Colson – A Guardian of the Faith
Colson – A Guardian of the Faith
Written By   |   04.23.12
Reading Time: 4 minutes

Chuck Colson, known worldwide for founding Prison Fellowship and several other ministry outreaches, has gone home to be with the Lord.

On March 31, the 80-year-old Colson had surgery for a pool of blood on the surface of his brain. In the days following surgery, he seemed to improve slightly each day but took a turn for the worse late Tuesday (April 17). Family members were called to his bedside. He passed away Saturday afternoon shortly after 3:00 p.m. (Eastern) at a northern Virginia hospital.

In a statement from Jim Liske, CEO of Prison Fellowship, says while he, the family, and numerous others grieve the loss, “we rejoice that Chuck is with Jesus, we rejoice as we reflect on his life and legacy and that we could be a part of that, and we rejoice when we think of all the redeemed in heaven who will greet him and thank him for the role he played in their salvation.”

Jim Liske (CEO, Prison Fellowship)Liske tells OneNewsNow the world has lost one of the most eloquent and influential voices in evangelicalism today.

“Chuck was an individual who spoke with great authority about the grace of God,” Liske shares. “Chuck truly believed in this interchange and tension between truth and grace, and that you needed the most of both continually — because he had experienced incredible transformation in his [own] life.”

Colson was special counsel to President Richard M. Nixon from 1969 to 1973. After pleading guilty for his role in the Watergate scandal, he served seven months in prison — becoming a Christian while serving his sentence.
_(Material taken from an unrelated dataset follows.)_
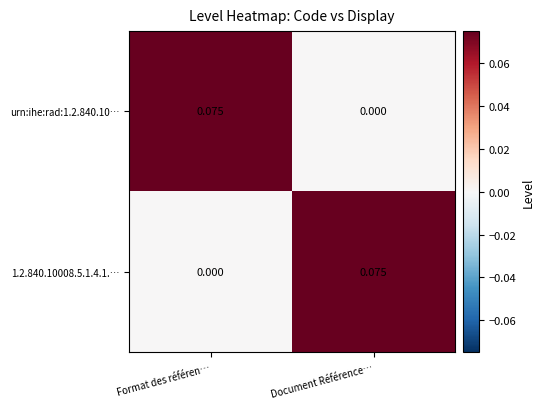

Count the number of data series in this chart.

2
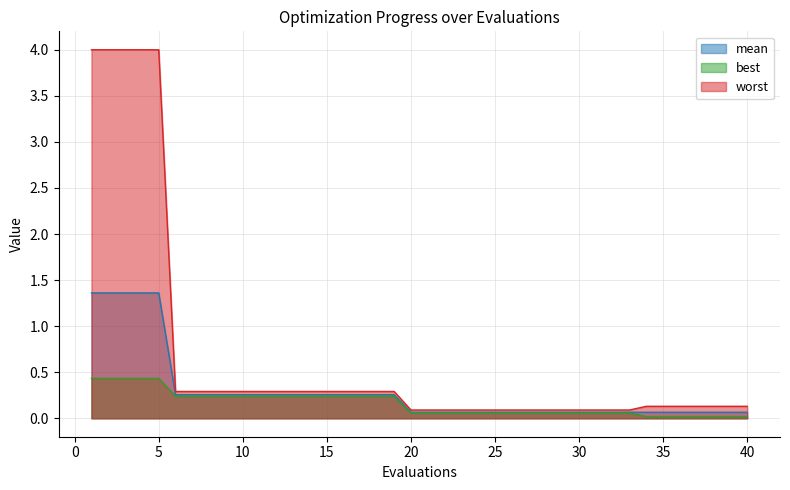

True or false: best and mean cross at least once.

False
Out of that experience, Colson founded Prison Fellowship and the Colson Center for Christian Worldview.

“Chuck modeled and believed to the core of his being in the transformational power of the gospel,” Liske adds. “And he believed that the local church was God’s ‘Plan A’ in developing a movement of local churches across the country to carry the mantel of the gospel.”
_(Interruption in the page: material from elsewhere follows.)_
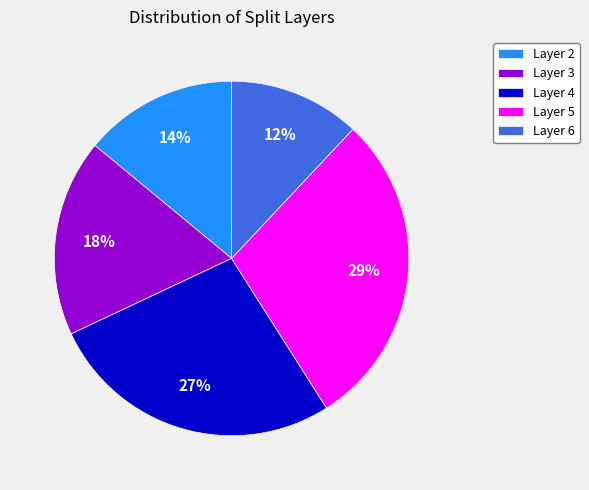

To the nearest percent, what is the difference between the largest and smallest slice percentages?

17%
The afternoon before he became ill, Colson hosted 53 Christian leaders from around the country and challenged them to understand the transformational power of the gospel in individuals’ lives and the lives of organizations — and that they “would be the movement that Jesus so desired.” Liske says Colson was the “champion who held that flag very high.”

Dr. Paige Patterson (SWBTS)Dr. Paige Patterson, president of Southwestern Baptist Theological Seminary in Ft. Worth, Texas, describes Colson as “one of the really unique characters that ever crosses the stage of human history.”
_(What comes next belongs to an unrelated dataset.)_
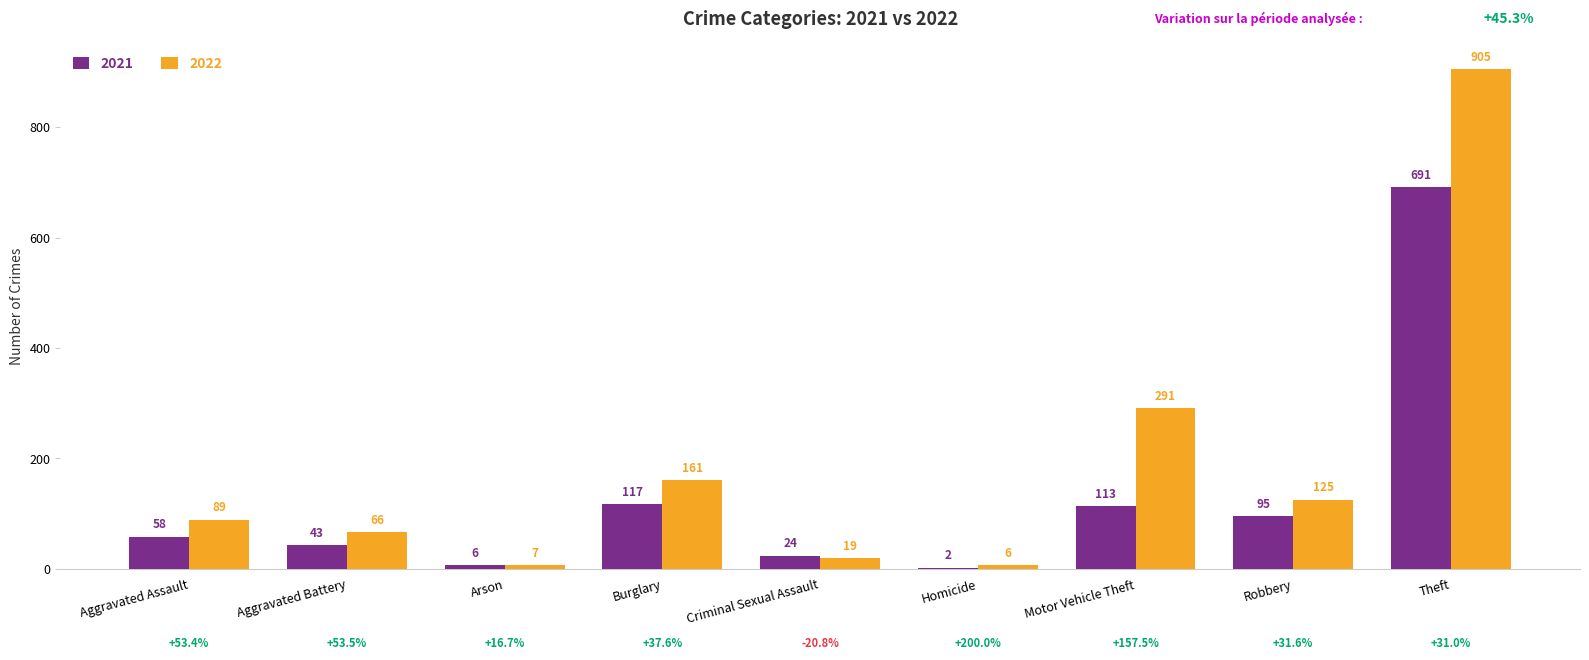

What is the total value across all series at Robbery?

220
“You couldn’t meet him and not know that you’re … meeting one of the most interesting characters around,” Paige tells OneNewsNow. “And of course, he was a classic case of a brilliant man who made serious mistakes. But out of that serious mistake he found the Lord and righted his ship in the middle of the ocean and sailed off to the most stellar victories that anybody could ever have.”

The seminary president believes Colson never forgot the prisoners he served time with.

“And of course so many prisoners who really had no future life have come to have a future as a result of the ministry of Chuck Colson,” notes Patterson, “and to say nothing of individuals outside of the prisons whose lives crossed his and whose lives were pretty well messed up but found a way. He was just a remarkable person in his faithfulness to Christ.”

Tim WildmonAmerican Family Association (AFA) president Tim Wildmon notes that in the decades following conversion to Christianity, Colson became one of the “generals” in the Christian Community.

“His writings, his organizational skills that he had in putting groups together, his apologetics, defending the faith capabilities,” Wildmon lists. “I mean, he had a lot going for him — and he means so much to the Christian community in America. He’s going to be very missed.”

Wildmon says he is heartened knowing that Colson is now in heaven. He adds that Colson’s Prison Fellowship ministry will continue to impact lives as his legacy to not only America, but other countries where it was set up. And Wildmon notes that Colson’s radio program Breakpoint will continue on American Family Radio, the radio network operated by AFA.

Tony PerkinsTony Perkins of the Family Research Council tells OneNewsNow that over the last decade at FRC, Colson became his friend and mentor.

“And just as I’ve seen him, he is kind of the statesman theologian of our time and as a Francis Schaeffer [type of person] helping us know how to take the Word of God and apply it to our lives,” he offers. “And there’s no question that he will be sorely missed.”

According to Perkins, Colson challenged Christian America to be salt and light to everyone, including the down and out — a challenge the FRC president says remains today.

“I think the challenge from Chuck Colson will be to continue to live out our faith in an authentic way where we are meeting the needs of those around us — physical, spiritual, emotional needs — but also holding up a standard of righteousness and truth,” he adds.

Colson is survived by his wife of more than 45 years, Patty, and three children. Funeral arrangements are pending. Cards may be sent to Prison Fellowship Ministries, 44180 Riverside Parkway, Lansdowne, VA 20176.